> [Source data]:
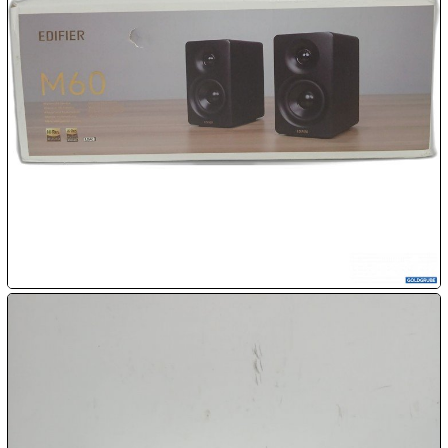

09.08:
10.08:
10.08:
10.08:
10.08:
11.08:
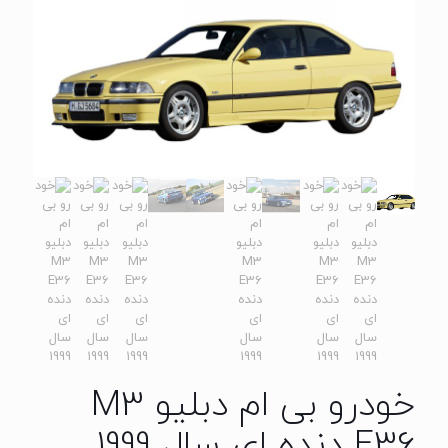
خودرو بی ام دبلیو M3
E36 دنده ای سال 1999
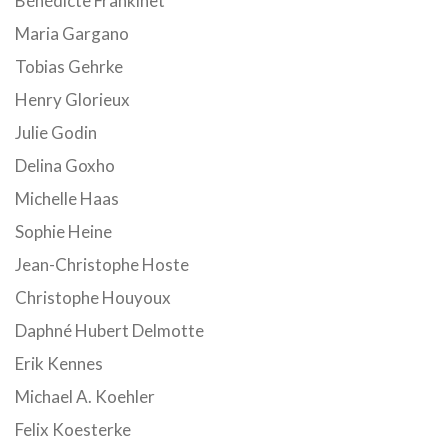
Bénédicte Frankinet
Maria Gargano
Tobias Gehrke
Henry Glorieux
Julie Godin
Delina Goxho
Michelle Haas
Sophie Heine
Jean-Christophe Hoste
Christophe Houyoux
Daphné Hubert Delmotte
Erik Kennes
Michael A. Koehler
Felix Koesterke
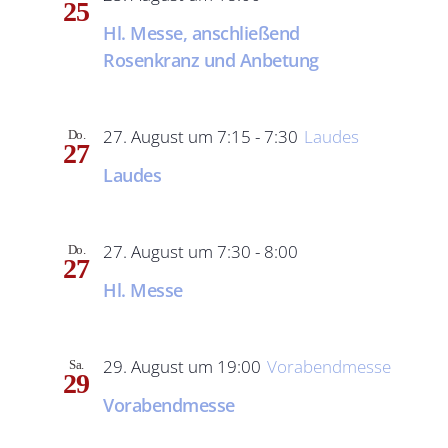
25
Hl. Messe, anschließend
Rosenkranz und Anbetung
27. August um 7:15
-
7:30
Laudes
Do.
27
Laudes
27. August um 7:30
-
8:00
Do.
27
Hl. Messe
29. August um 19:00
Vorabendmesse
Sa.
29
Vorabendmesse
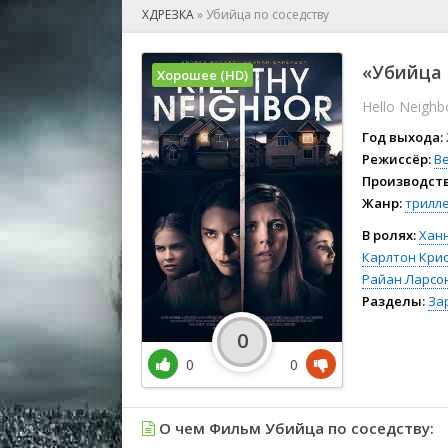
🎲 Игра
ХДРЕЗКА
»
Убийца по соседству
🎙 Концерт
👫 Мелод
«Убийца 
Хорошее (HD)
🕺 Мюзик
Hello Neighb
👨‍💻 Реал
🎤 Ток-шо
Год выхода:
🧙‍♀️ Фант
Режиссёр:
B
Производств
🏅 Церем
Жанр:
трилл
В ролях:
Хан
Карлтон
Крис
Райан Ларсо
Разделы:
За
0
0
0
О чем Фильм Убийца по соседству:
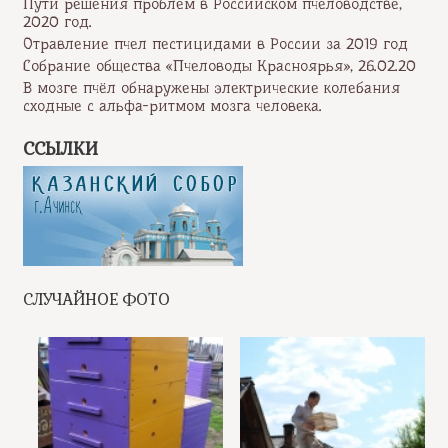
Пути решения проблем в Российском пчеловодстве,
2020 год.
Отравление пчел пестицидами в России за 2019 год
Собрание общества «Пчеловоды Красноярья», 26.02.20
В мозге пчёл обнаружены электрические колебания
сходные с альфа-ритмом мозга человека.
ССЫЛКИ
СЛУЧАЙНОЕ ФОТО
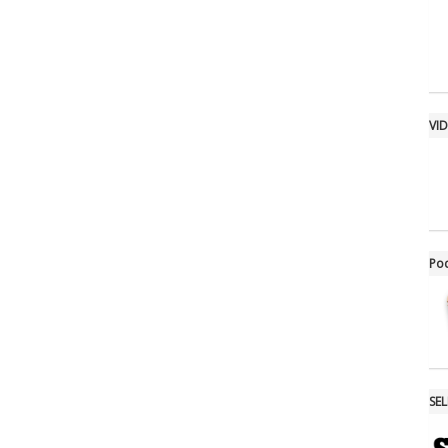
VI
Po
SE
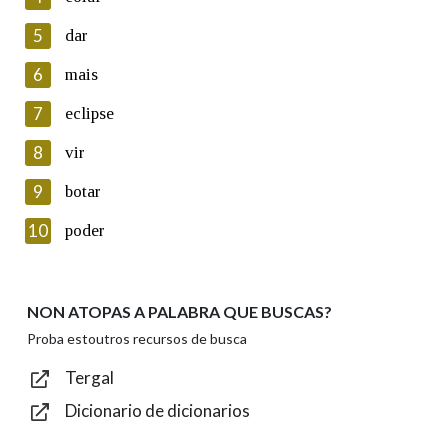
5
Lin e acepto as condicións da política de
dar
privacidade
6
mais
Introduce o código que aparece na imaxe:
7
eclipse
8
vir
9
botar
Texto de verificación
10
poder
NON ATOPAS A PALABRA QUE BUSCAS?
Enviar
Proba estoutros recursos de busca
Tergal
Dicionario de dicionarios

> [What you should do]: Please copy the data shown above, line by line and exactly, omitting the images.

> [Your solution]:

09.08:
10.08:
10.08:
10.08:
10.08:
11.08:
خودرو بی ام دبلیو M3
E36 دنده ای سال 1999
Bénédicte Frankinet
Maria Gargano
Tobias Gehrke
Henry Glorieux
Julie Godin
Delina Goxho
Michelle Haas
Sophie Heine
Jean-Christophe Hoste
Christophe Houyoux
Daphné Hubert Delmotte
Erik Kennes
Michael A. Koehler
Felix Koesterke
25
Hl. Messe, anschließend
Rosenkranz und Anbetung
27. August um 7:15
-
7:30
Laudes
Do.
27
Laudes
27. August um 7:30
-
8:00
Do.
27
Hl. Messe
29. August um 19:00
Vorabendmesse
Sa.
29
Vorabendmesse
🎲 Игра
ХДРЕЗКА
»
Убийца по соседству
🎙 Концерт
👫 Мелод
«Убийца 
Хорошее (HD)
🕺 Мюзик
Hello Neighb
👨‍💻 Реал
🎤 Ток-шо
Год выхода:
🧙‍♀️ Фант
Режиссёр:
B
Производств
🏅 Церем
Жанр:
трилл
В ролях:
Хан
Карлтон
Крис
Райан Ларсо
Разделы:
За
0
0
0
О чем Фильм Убийца по соседству:
Пути решения проблем в Российском пчеловодстве,
2020 год.
Отравление пчел пестицидами в России за 2019 год
Собрание общества «Пчеловоды Красноярья», 26.02.20
В мозге пчёл обнаружены электрические колебания
сходные с альфа-ритмом мозга человека.
ССЫЛКИ
СЛУЧАЙНОЕ ФОТО
VI
Po
SE
5
Lin e acepto as condicións da política de
dar
privacidade
6
mais
Introduce o código que aparece na imaxe:
7
eclipse
8
vir
9
botar
Texto de verificación
10
poder
NON ATOPAS A PALABRA QUE BUSCAS?
Enviar
Proba estoutros recursos de busca
Tergal
Dicionario de dicionarios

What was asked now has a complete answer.